If we’re honest with ourselves, there are reasons that the filming of “Red, White and Blue” took such a toll. The summer of 2020 saw what appeared to be a global reckoning for institutional racism, particularly at the hands of the police. So much so that Boyega himself spoke out at a huge London event in Hyde Park in support of black lives.

“Black lives have always mattered,” Boyega said in the opening of his speech. “We have always been important. We have always meant something. We have always succeeded.”

“I need you to understand how painful it is to be reminded every day that your race means nothing,” he continued. “And that isn’t the case anymore. That is never the case anymore.”

“We are a physical representation of our support for George Floyd.”

It was powerful to see Boyega speak his truth and he was thoughtful when asked about if he felt similarly to Logan when it came to trying to build a bridge towards greater understanding and how his celebrity impacted his decisions. To him, with his father a pastor and community leader, speaking out was just a matter of the environment he was raised in.

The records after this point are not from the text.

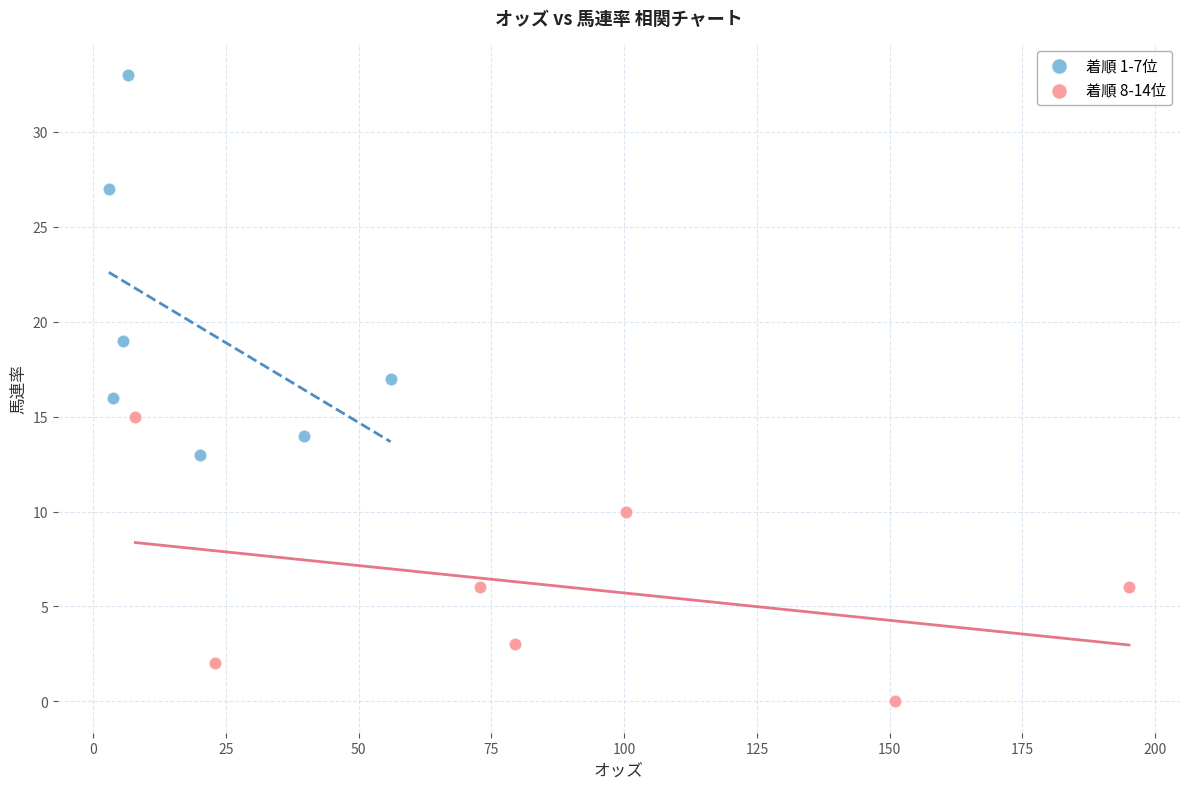

Which series has the widest spread of Y values?

着順 1-7位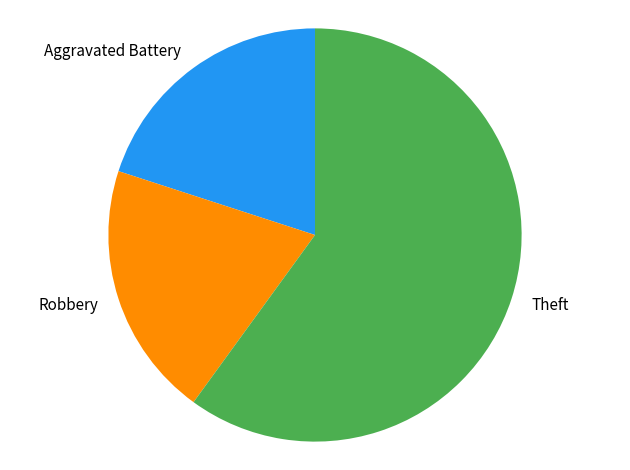

Which has a higher value, Theft or Aggravated Battery?

Theft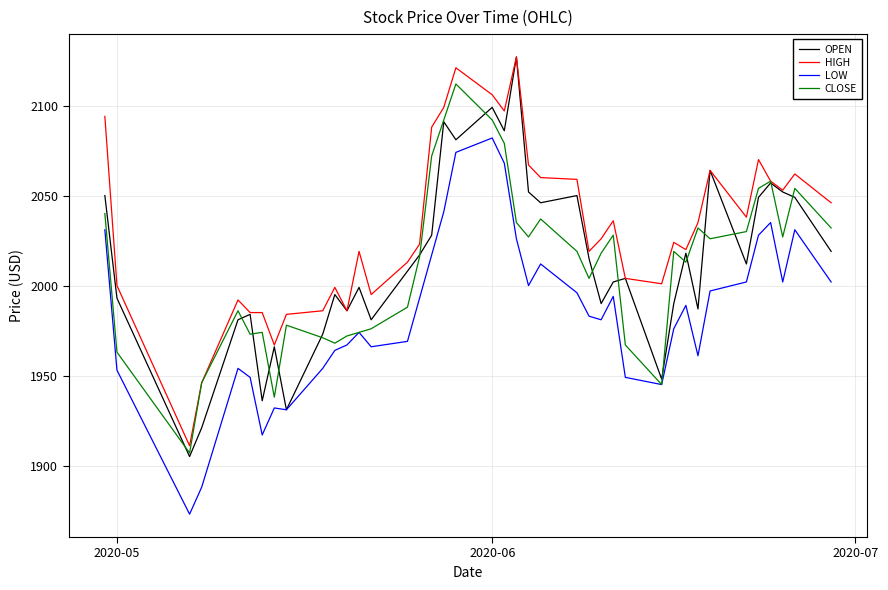

Which series has the largest range (max minus min)?

OPEN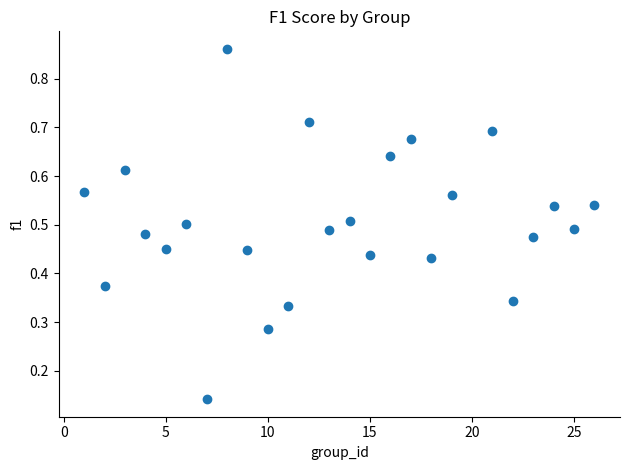

What is the range of X values (max minus min)?

25.0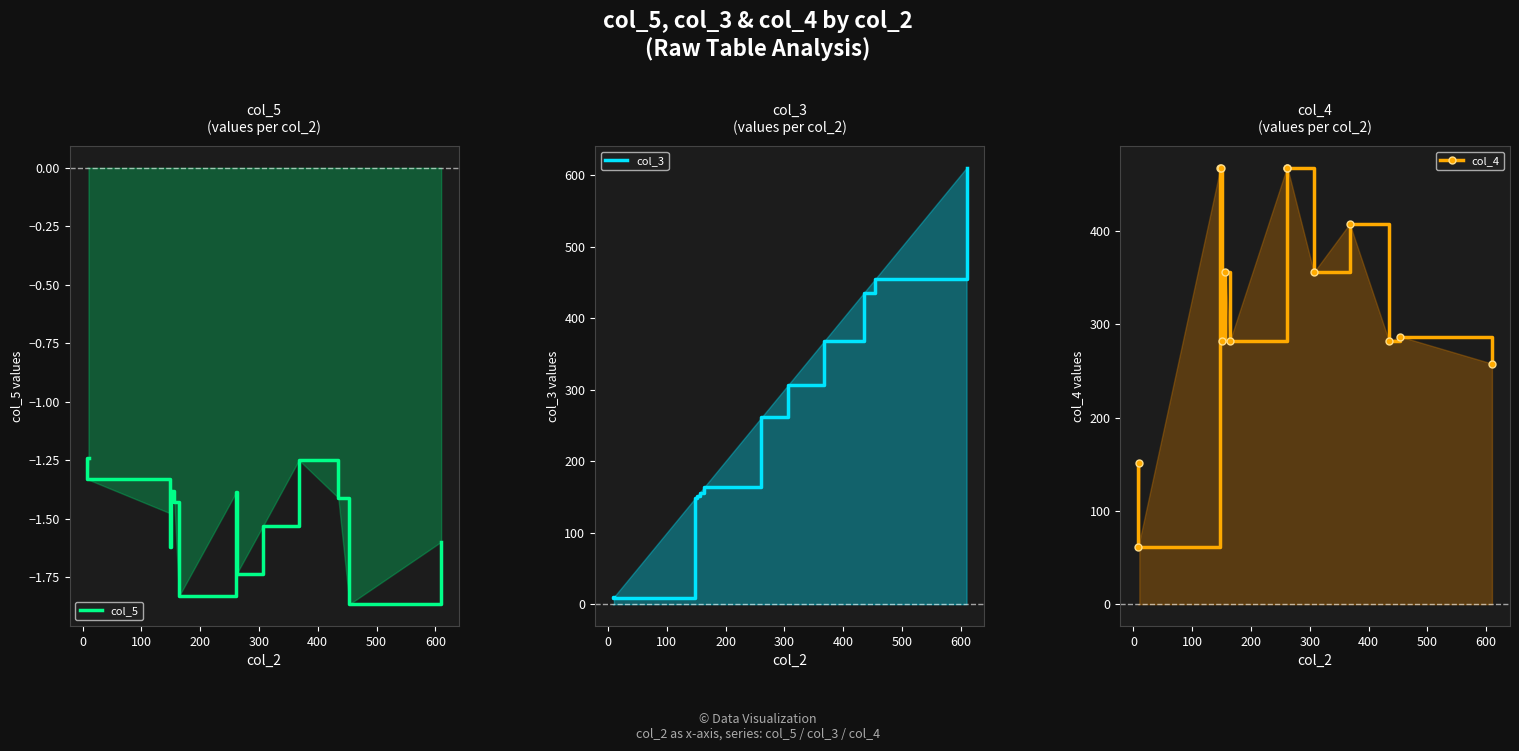

True or false: col_5 and col_3 intersect in this chart.

False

“I feel like even if I had 200 followers, I would [speak up], but then it was only after that I’d realized, ‘Oh, yeah, it actually means something when you’re now in a [prominent] position,'” he said. “And that then actually requires you to now dial back and have a strategy. You have to have real goals in place and ethics to actually work at this stuff and help to be a small part of the jigsaw puzzle that brings change, and then use your platform to motivate others to do that as well.”

What’s even more gut-wrenching is the fact that the film was largely shot by the time the 2020 protests took place, making the piece even more timely than previously suspected. Reshoots, however, took place after the George Floyd incident and when Boyega returned to set, some changes had been made to the script.

“We went back to shoot ‘Red, White and Blue’ and the scenes that were added were scenes like when Leroy discovers the horrible stuff written on his door in the changing room and when he comes into the green room and confronts the rest of the officers about not backing him, that was all added after the reshoot period,” Boyega said. “And I don’t know, for me, it felt like I healed from be able to express like that [anger] in that kind of scenario.”